When I first arrived for my internship at Knewton, I had a bit of free time to get settled in and decided I wanted to do something fun (but still related to data science). So I made a map of the world using Twitter tweets.
I began by writing a script in Python to extract geotagged tweets using Twitter’s API. I ignored the text contained in the tweets, and only stored the longitude and latitude of the tweets as they streamed in. Within an hour or so, I had collected around 150,000 locations.
Plotting the tweets on a scatter plot in MATLAB yielded a nice visualization. We can already see rough outlines of populated areas:
This prompted me to investigate further. It was clear that these points represented a rough map of the world, but there were a few things that needed to be improved:
- Above a certain threshold, it was hard to see the relative density of tweets. For example, it was impossible to differentiate between cities and rural areas in the eastern half of the US because it was completely blue.
- Multiple tweets coming from the same location, or being quantized to the same location, only showed up as one point.
- The map, by itself, didn’t make any probabilistic inferences. We’d mapped out our data, but we hadn’t derived anything from it.
I wanted to approximate the probability density distribution of tweets, or the relative likelihood of a tweet to take on a certain location. To do that, I used a technique called kernel density estimation. By smoothing out our data points, kernel density estimation infers a probability distribution from the given data.
Kernel density estimation got me this:
Areas of high tweet density are red, and areas of even higher tweet density are yellow.
This visualization turned out pretty much as I expected. Places that are generally uninhabited, such as the Amazon Rainforest, don’t have as many tweets. The Western world, especially the east coast of the US, the UK, and the Netherlands, have the highest density of tweets.
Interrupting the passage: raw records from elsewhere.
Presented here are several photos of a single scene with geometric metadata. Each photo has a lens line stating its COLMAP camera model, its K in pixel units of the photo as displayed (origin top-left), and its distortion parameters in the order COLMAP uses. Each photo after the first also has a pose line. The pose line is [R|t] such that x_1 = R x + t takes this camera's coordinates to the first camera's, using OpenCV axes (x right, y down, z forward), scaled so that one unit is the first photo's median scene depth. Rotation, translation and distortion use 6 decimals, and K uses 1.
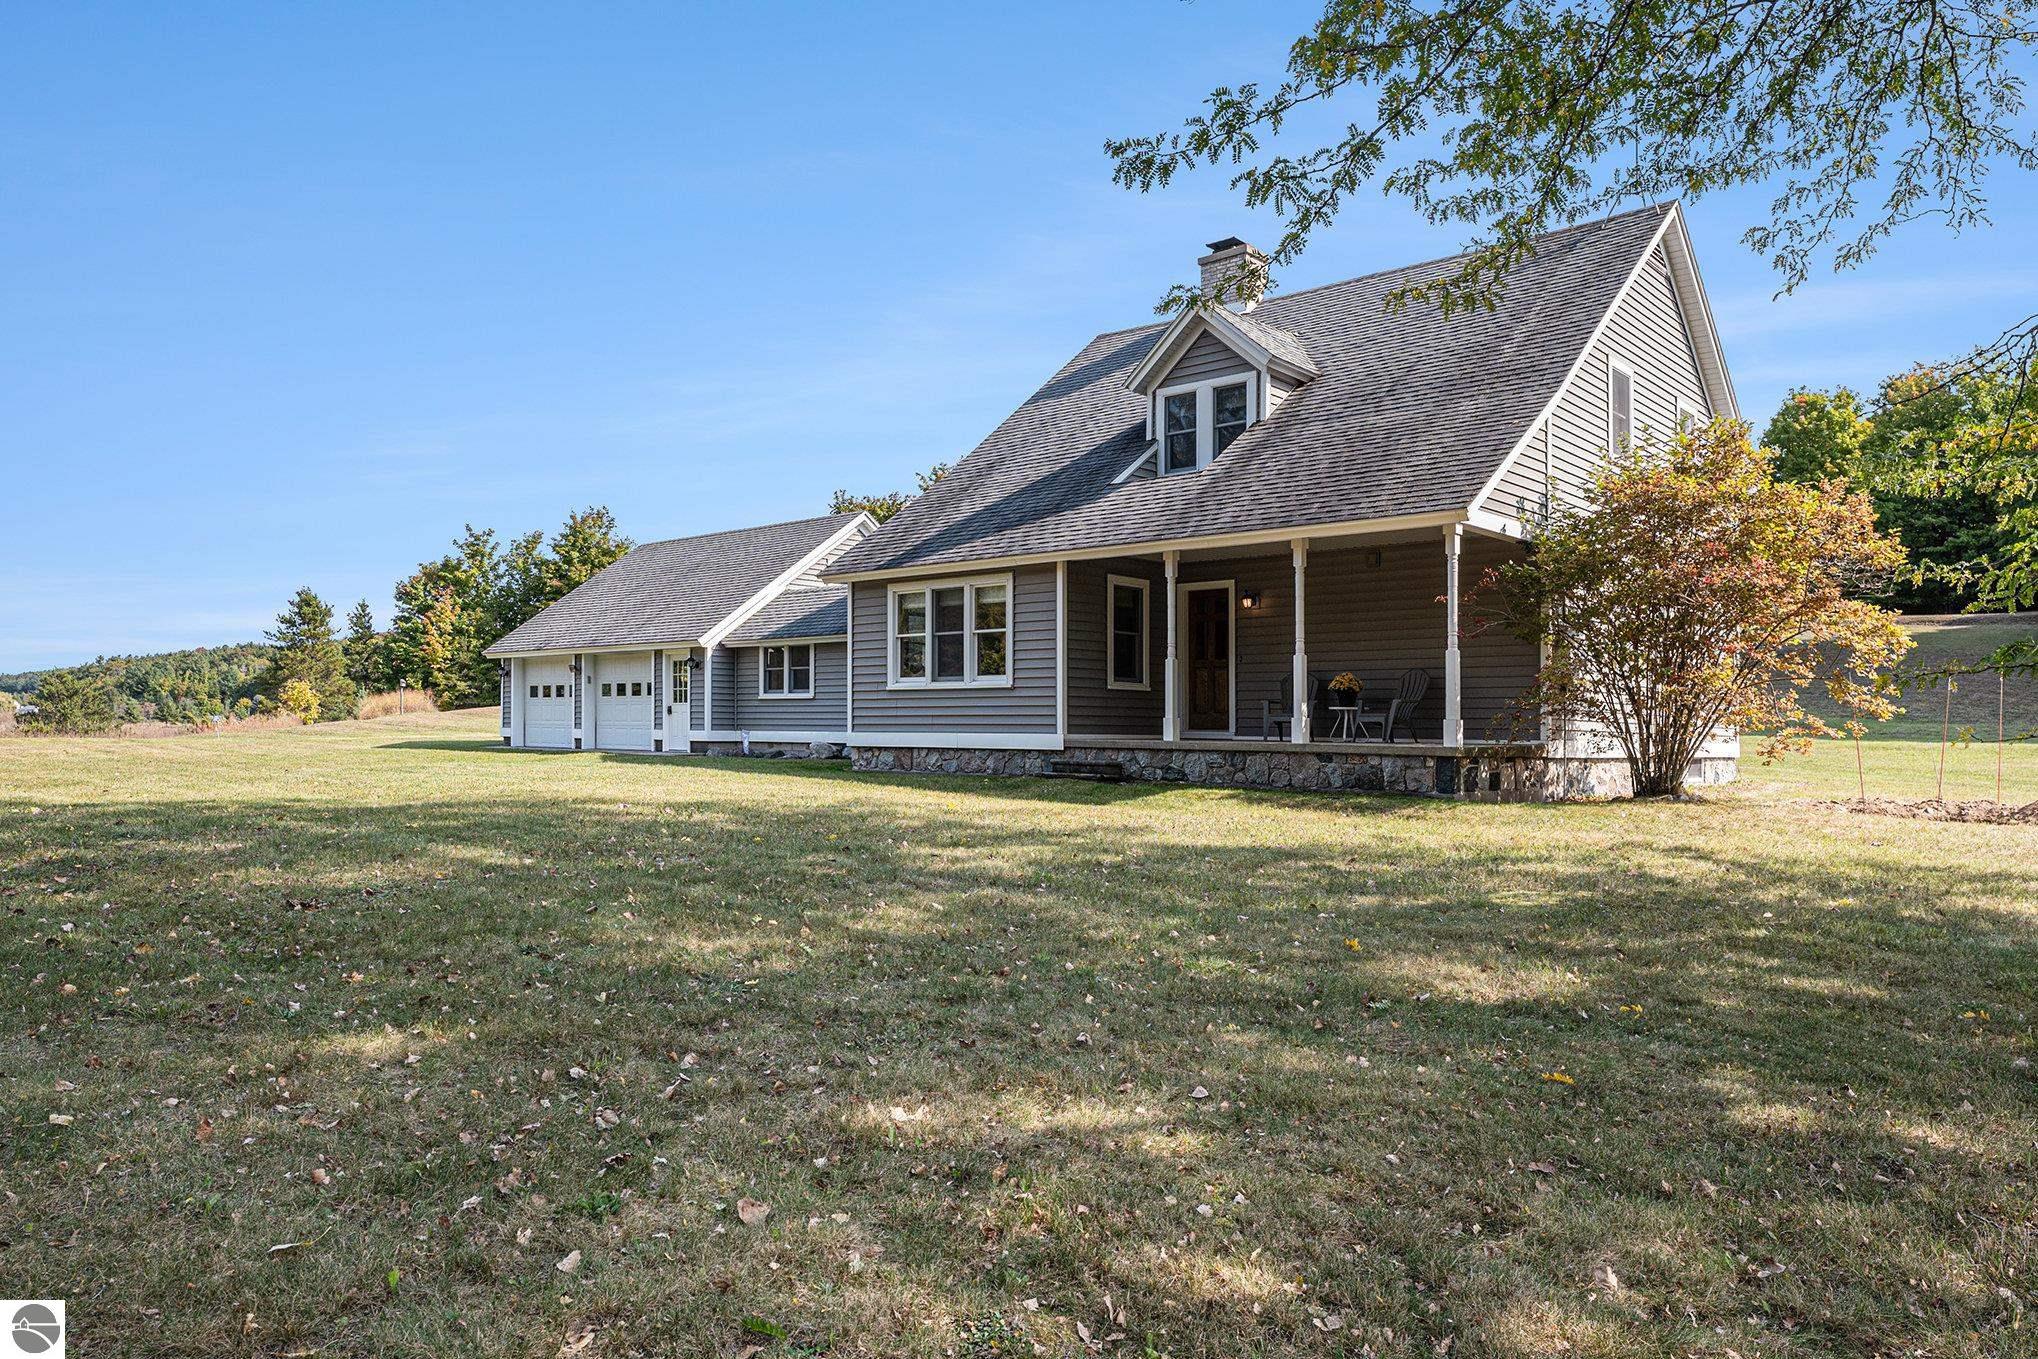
lens RADIAL K [[1339.4, 0, 1020.6], [0, 1339.4, 595.6], [0, 0, 1]] dist [0.015942, -0.000443]
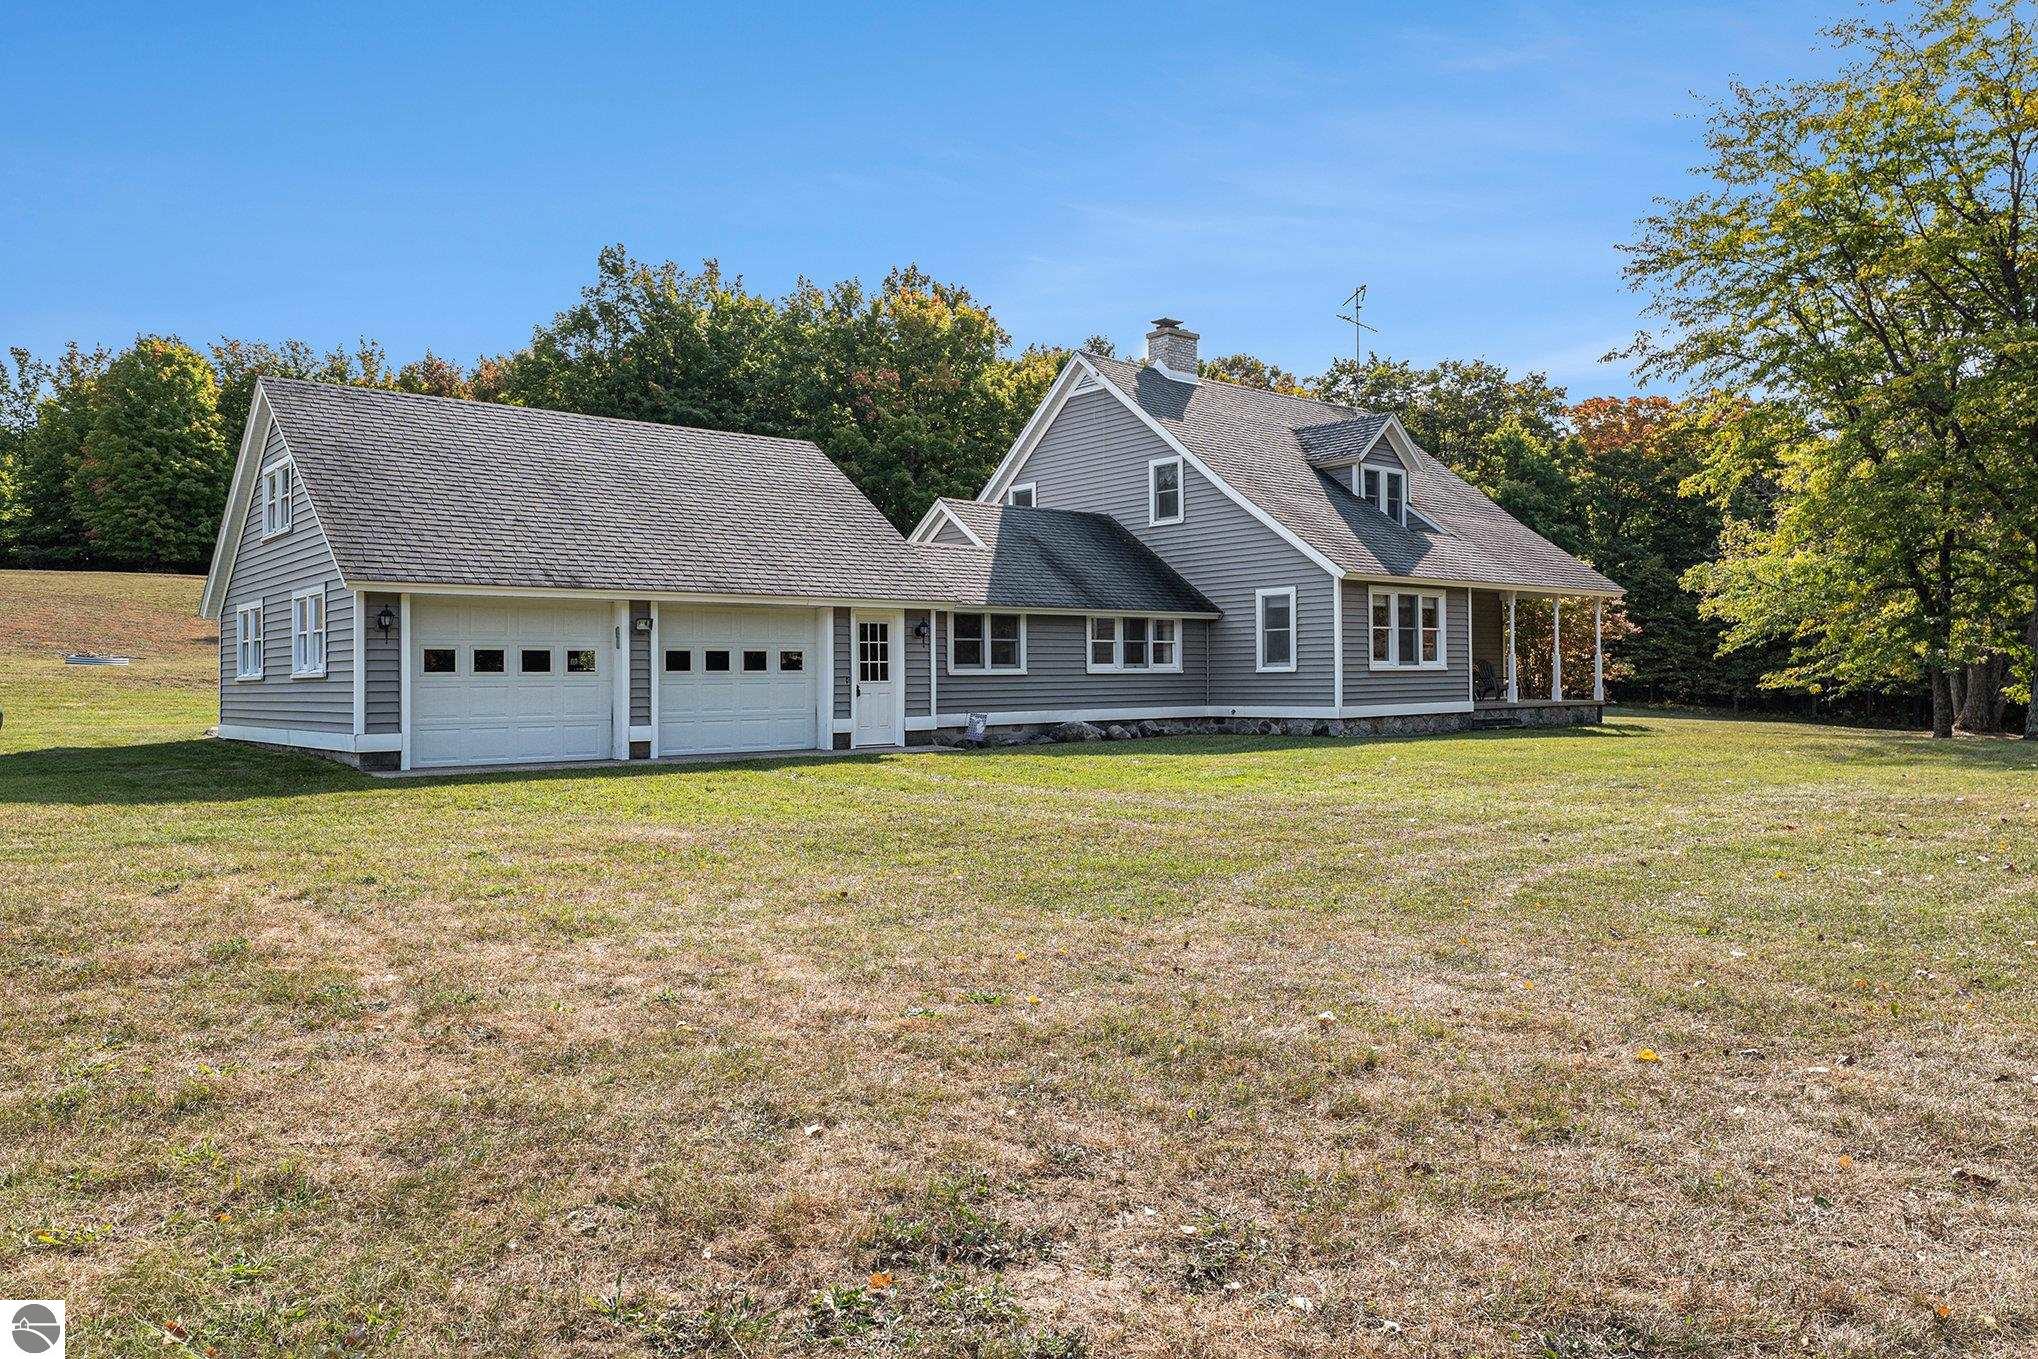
lens RADIAL K [[1339.4, 0, 1020.6], [0, 1339.4, 595.6], [0, 0, 1]] dist [0.015942, -0.000443]
pose [[0.133092, 0.047763, 0.989952, -1.436953], [-0.087092, 0.995538, -0.036324, 0.077949], [-0.987270, -0.081382, 0.136658, 1.210539]]
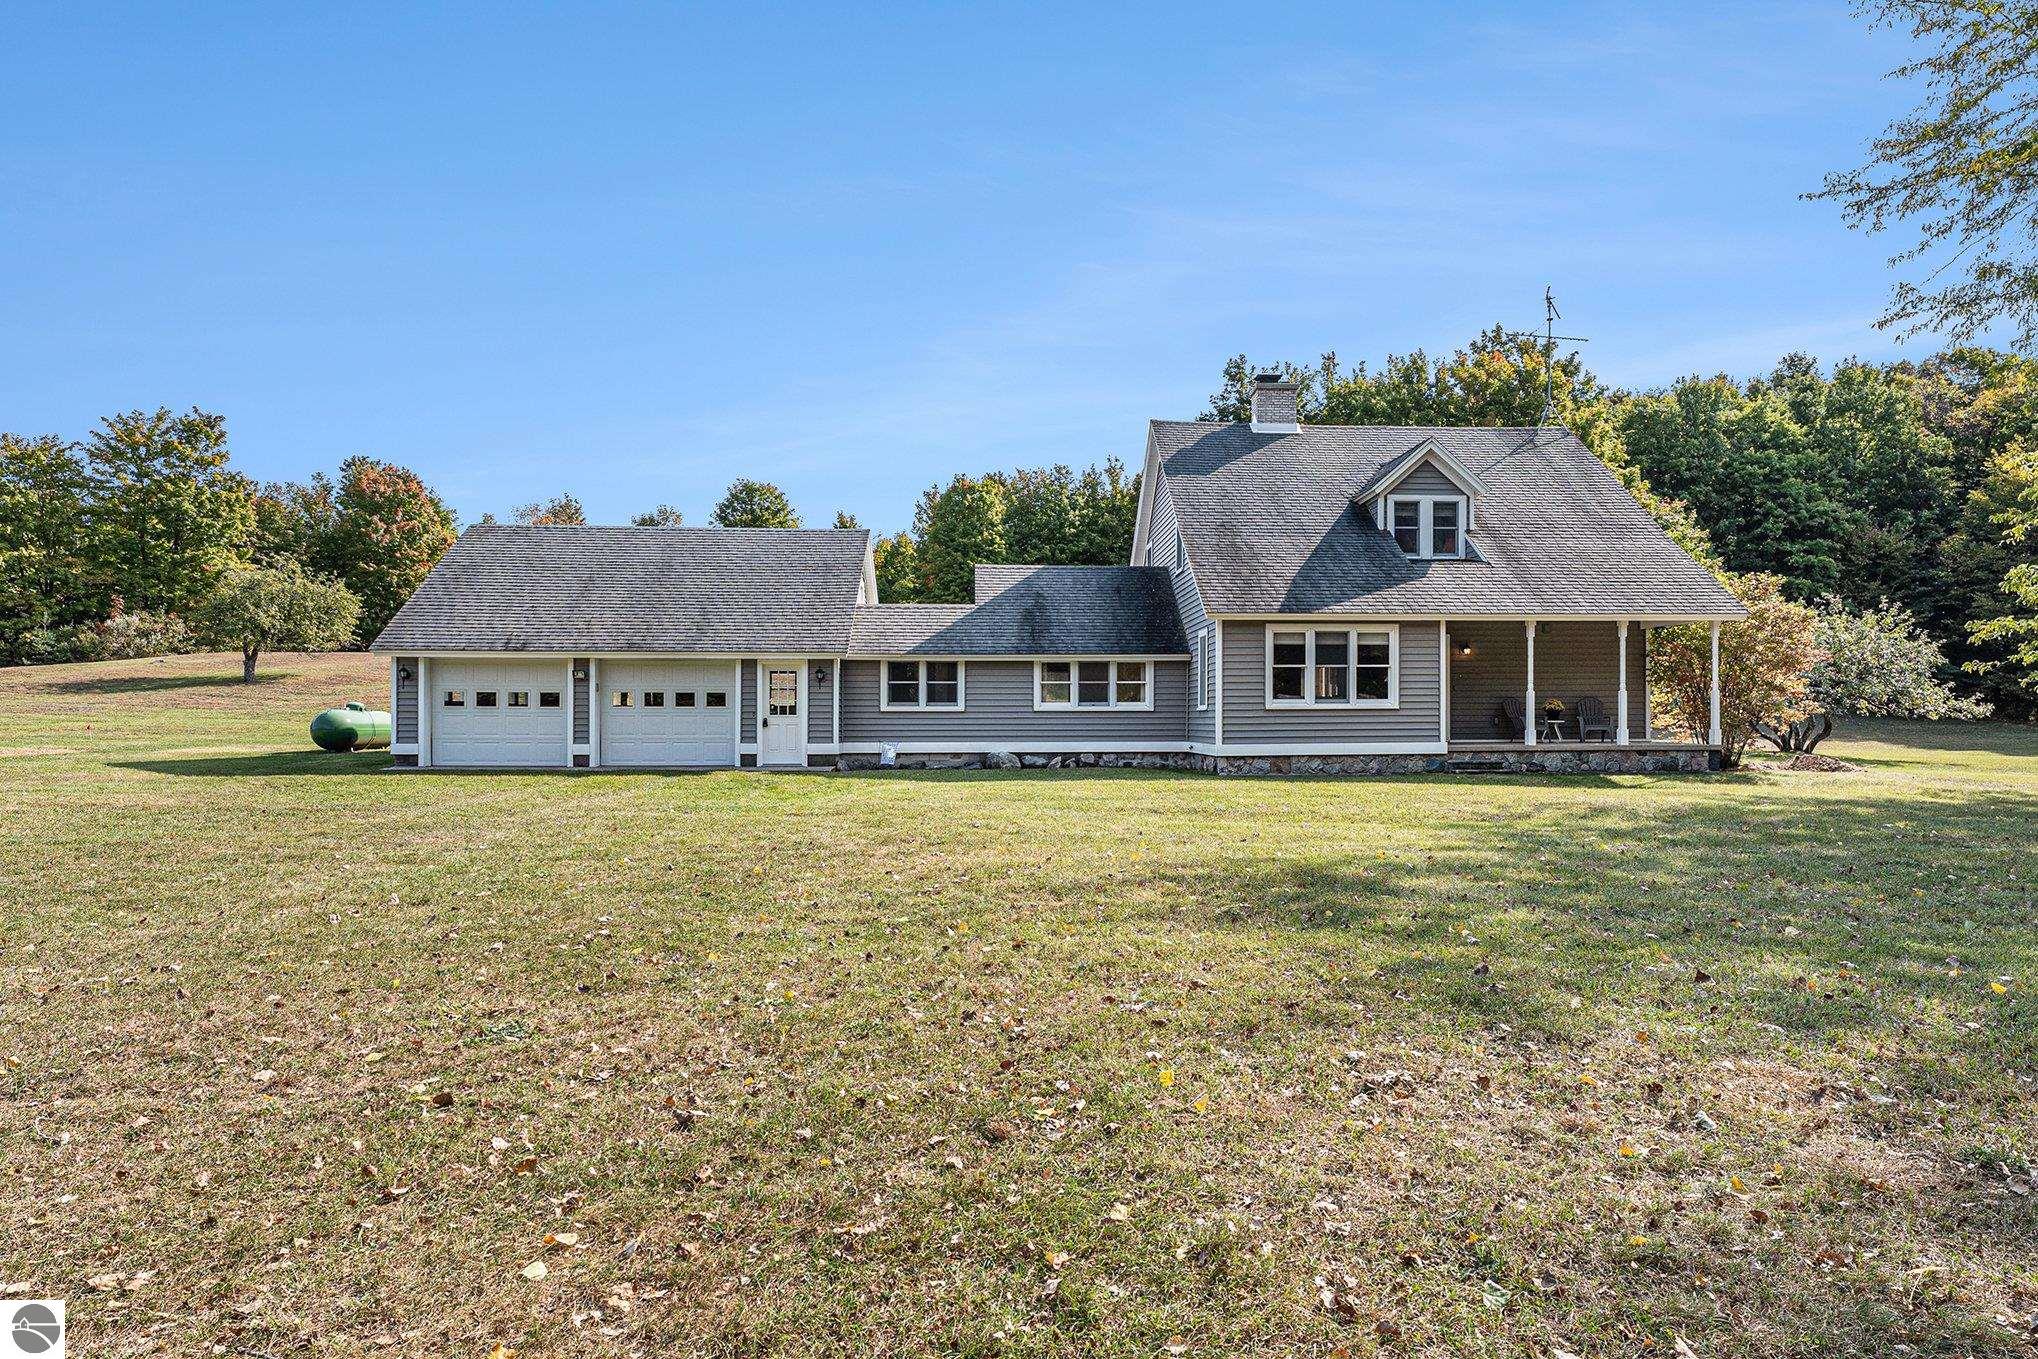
lens RADIAL K [[1162.5, 0, 1092.2], [0, 1162.5, 679.3], [0, 0, 1]] dist [-0.030505, -0.042781]
pose [[0.678363, 0.012895, 0.734614, -1.045882], [-0.063772, 0.997106, 0.041387, 0.009269], [-0.731954, -0.074923, 0.677222, 0.413155]]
Note that the UK and the Netherlands have the highest tweet density of the European nations, probably because a majority of their citizens speak English.
China is noticeably absent from this map, which makes sense; Twitter is blocked by the Chinese government.
There are a few interesting things to note:
- Southeast Asia was surprisingly active in terms of tweets.
- Australia was surprisingly dormant. Perhaps it was because I sampled the tweets at around 11 AM EST, which meant that it was pretty late at night there. But that didn’t stop Southeast Asia and Japan from tweeting.
- Notice that the western half of the US (not including the West Coast) had a sparser tweet density than the eastern half of the US. There seems to be a dividing line at around -100 longitude.
This exercise shows why it is an awesome time to be a data scientist. So much data is readily available online for us to analyze, and we now have the tools to analyze it efficiently. In just a few hours, I was able to go from an idea to a visualization. This summer, I look forward to using these same tools to rapidly iterate through mathematical models to make inferences from student data.